Required Senior Hands-On Gen.AI Infrastructure Expert
Job Description
Tel Aviv Research and Innovation Center, where we pioneer next-generation data center technologies. Our Future-Data-Center-Infrastructure group specializes in co-designing hardware and software architectures that accelerate AI workloads, optimize resource utilization, and reduce operational costs.
Working at the intersection of academic research and practical implementation, our team develops cutting-edge solutions for AI infrastructure challenges, with a particular focus on Generative AI and large language models (LLMs). We pride ourselves on fostering an environment where system-level thinking, innovation, and technical excellence drive our success in reshaping the future of data center technology.
Role Overview
As a Senior Gen.AI Infrastructure Engineer in our AI innovation team, you'll play a crucial role in advancing our LLM infrastructure capabilities, focusing on research, implementation and optimization of state-of-the-art solutions for model deployment and serving
What will you be doing?
Explore new directions and seek new opportunities for innovation through academic / industry trends tracking
Design and implement advanced optimization techniques for transformer-based models
Conduct research and stay current with academic developments in LLM optimization
Drive architectural improvements for large-scale model serving systems
Develop and optimize infrastructure components using PyTorch and other frameworks
Implement and optimize model serving solutions using frameworks such as vLLM, TGI, and MindIE
Collaborate with cross-functional teams to improve system architecture and performance.

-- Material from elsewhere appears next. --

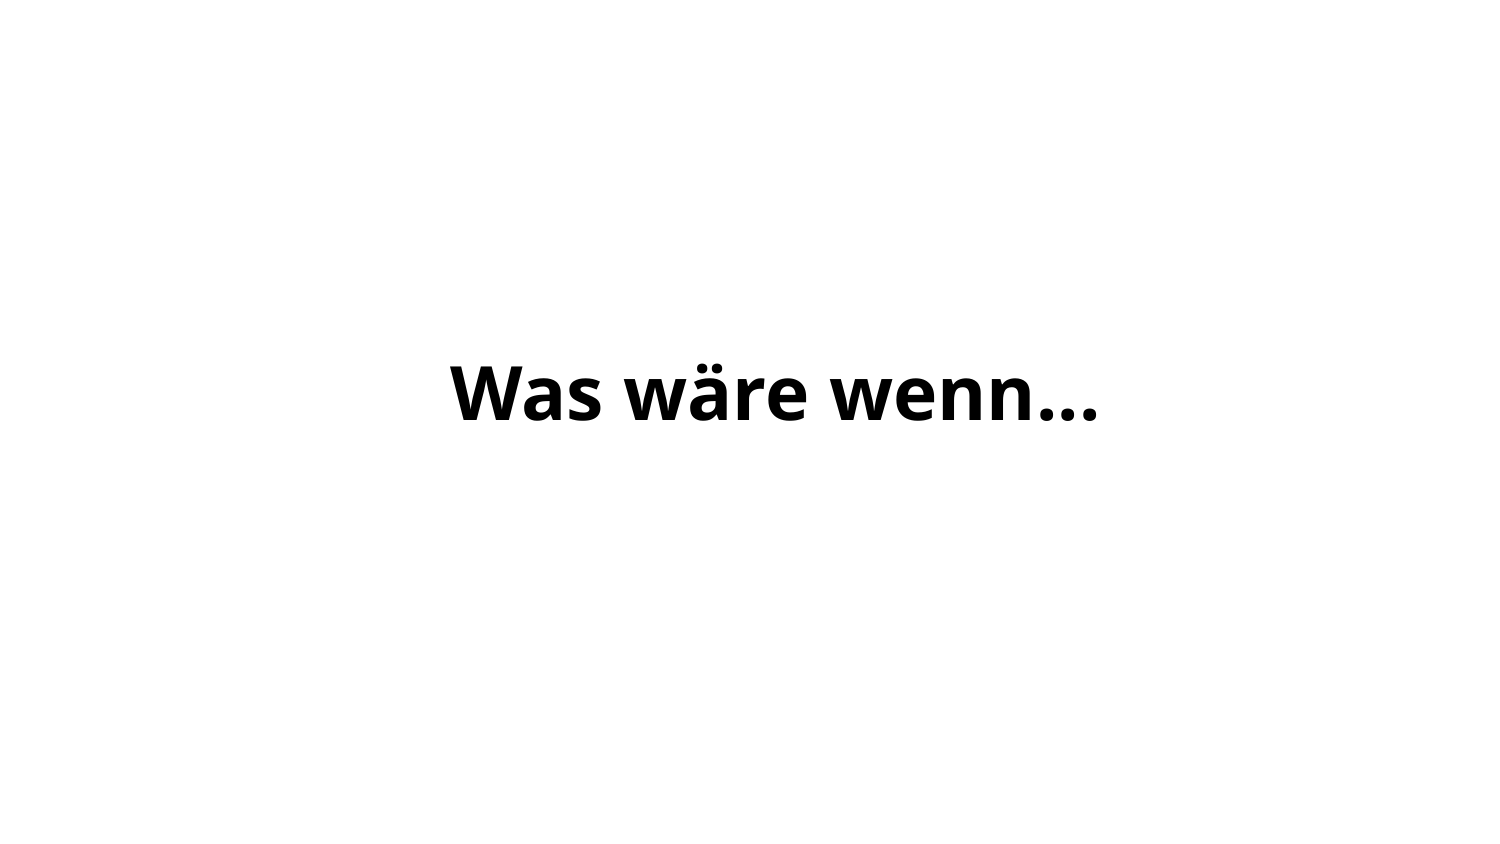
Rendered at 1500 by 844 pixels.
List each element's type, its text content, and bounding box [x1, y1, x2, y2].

list Was wäre wenn... [101, 330, 1451, 534]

Requirements: Bachelor degree or higher in Computer Engineering / Computer Science or equivalent
At least 3 of the following:
o Advanced hands-on proficiency in Python and C/C++
o Deep expertise with PyTorch and other deep learning frameworks
o Comprehensive understanding of transformer architecture (Attention, MLP, KV cache)
o Proven experience with LLM serving frameworks and optimization techniques
o Strong system-level understanding of hardware accelerators
5+ years of relevant engineering experience
Excellence in system design and architecture
Track record of building and optimizing infrastructure components
Demonstrated ability to solve complex technical challenges
Strong research capabilities and quick learning ability
Outstanding collaborative and communication skills, ability to work as part of an international team
Innovative thinking
Ways to stand out from the crowd:
Ph.D. in Computer Science, Machine Learning, or related field
Experience with AI compilers (TVM, TensorRT)
Hands-on experience in LLM training and fine-tuning
Expertise in LLM deployment optimization:
o Parallelization strategies
o Scheduling optimization
o Batching strategies
Experience working with large-scale AI clusters and/or NVIDIA SuperPOD
CUDA or equivalent GPU programming expertise
Advanced knowledge of memory optimization for large-scale models.
This position is open to all candidates.